Fragmentation and Desorption of Surface-Immobilized DNA on PMMA and PAA Substrates for Sequencing Applications

Producing ordered fragments of DNA would greatly simplify sequencing’s assembly problem. We studied the enzymatic cutting and desorption of surface-immobilized λ-DNA molecules on PMMA and PAA coated silicon wafers. Surfaces were dipped into 0.5-5.0 μg/mL DNA solutions and retracted at 1-10 mm/s speeds to stretch and immobilize (“molecularly comb”) DNAs on the surface. For PMMA, desorption was done in heated buffer solutions (DNase buffer, NEBuffer 3.1, pH-altered NEBuffer 3.1 (pH≈10) at 50-70°C). For PAA, which switches water-solubility by immersion in CaCl₂ or NaCl solutions, complete desorption into saline solution by PAA dissolution was observed.

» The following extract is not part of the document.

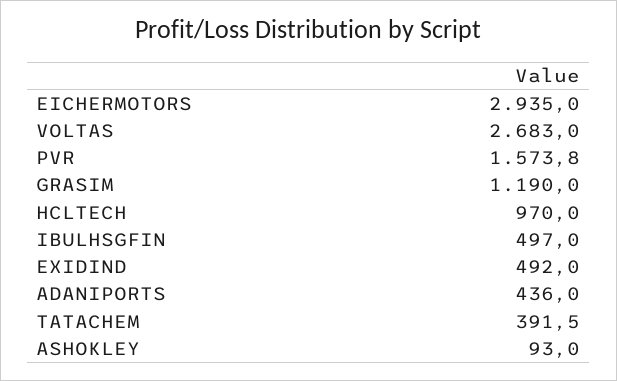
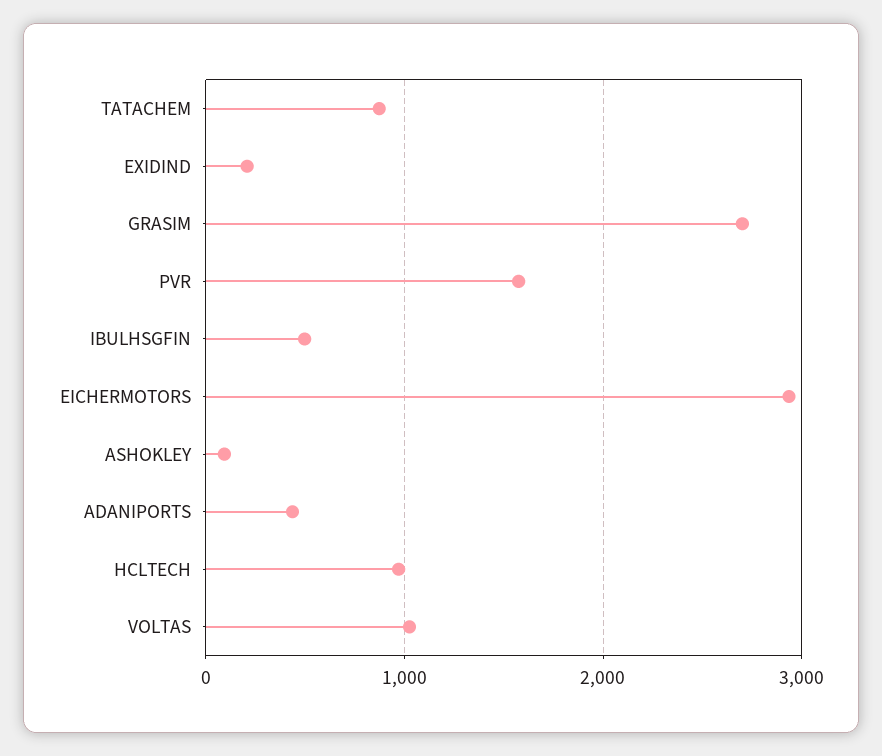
VOLTAS: 2683 -> 1000
GRASIM: 1190 -> 2700
EXIDIND: 492 -> 200
TATACHEM: 391.5 -> 900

Relative to previous soft lithography methods, we employed a microfluidic method to improve DNA fragmentation. Holes in 1mm thick PDMS membranes were produced by piercing the PDMS with microneedles (d =250-400 μm) or by curing PDMS around the microneedles. PDMS layers with holes were pressed onto adsorbed DNAs and a DNAse I cutting enzyme solution was deposited on top. By applying a vacuum (125 Torr) above the solution, the low-volume chambers fill with solution and efficiently cut the DNA, as confirmed by fluorescence microscopy.